Camping Shaâbi, un album convivial
Aujourd’hui resserré autour de six musiciens, le groupe peut tout aussi bien défendre son répertoire sur scène en invitant ou non des musiciens additionnels, proposer des jams totalement improvisées ou défiler façon fanfare sur un camion – le Naftmobile - spécialement aménagé à cet effet.
Si Trafico, leur précédent album – leur septième, le premier signé par Crammed - a été enregistré à Recife (Brésil) avec la participation de musiciens locaux dont la chanteuse Dona Cila do Côco, Camping Shaâbi plante lui, sa tente dans le Sud marocain. Tout en combinant chaâbi, une des musiques populaires du Maghreb, qui au Maroc est héritée d’une rythmique berbère (en 6/8), grooves entêtants des karkabous gnawi et musiques actuelles aux lasures new-wave, ces Anversois convient Amina Tcherkich et Lalabrouk Loujabe, deux chanteuses de Marrakech avec qui ils ont déjà travaillées, les frères Bouanani (Hicham et Hakim) deux musiciens chérifiens installés à Bruxelles et la star marocaine du genre, le violoniste et chanteur Mustapha Bourgogne.

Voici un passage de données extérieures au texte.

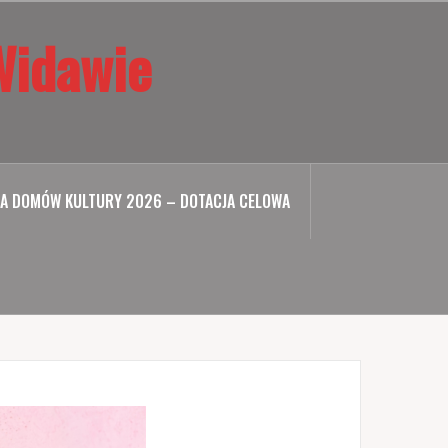
Widawie
A DOMÓW KULTURY 2026 – DOTACJA CELOWA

Quelques Belges dont Marc Hollander, le boss de Crammed qui fut membre d’Aksak Maboul dans les années "septantes" et des Tueurs de la Lune de Miel dans les "huitantes", sont aussi de la partie. "Marc ou son compère Vincent Kenis sont comme nos oncles, ils ont ouvert des portes où l’on ne fait que s’engouffrer aujourd’hui. Ce sont avant tout des musiciens, pas des businessmen. D’ailleurs, quand ils sont en studio avec nous, leurs remarques sont souvent pertinentes. Elles aident à rendre notre travail plus lisible" ajoute David Bovée.
Une saine ventilation
Comme le son dégoulinant par les fenêtres des voitures à un carrefour anversois, la musique de Think of One a des allures de magma fusionnel gentiment bordélique. "Un grand nombre de nos productions est né lors de jams. L’un de nous arrive avec un rythme, une mélodie, une ligne de basse ou un texte et l’on fouille autour. Après seulement, on fait le tri. Clairement, nos disques ne sont pas pensés pour le samedi soir ou le dimanche matin !" claironne-t-il.
Pour autant, il refuse de parler de "démarche intello" ou de qualifier sa musique "d’engagée". "Tout ça vient de la rue, du feeling de la rue, de ce qu’on entend aujourd’hui dans nos villes. Pas toujours besoin d’aller loin, l’inspiration peut-être en bas de chez toi" souligne ce compositeur qui ne conçoit pas non plus sa musique comme une réaction directe au fait qu’à Anvers, un électeur sur trois ait voté à un moment pour un des partis d’extrême droite : "C’est vrai que si on peut servir à ventiler ces mauvaises odeurs d’accord, mais rien de plus. Nous on raconte juste la vie, la rencontre ; pas des fantasmes d’invasion ou de suprématie. Il faut rire, danser avec tous ça pour mieux dégonfler cette baudruche."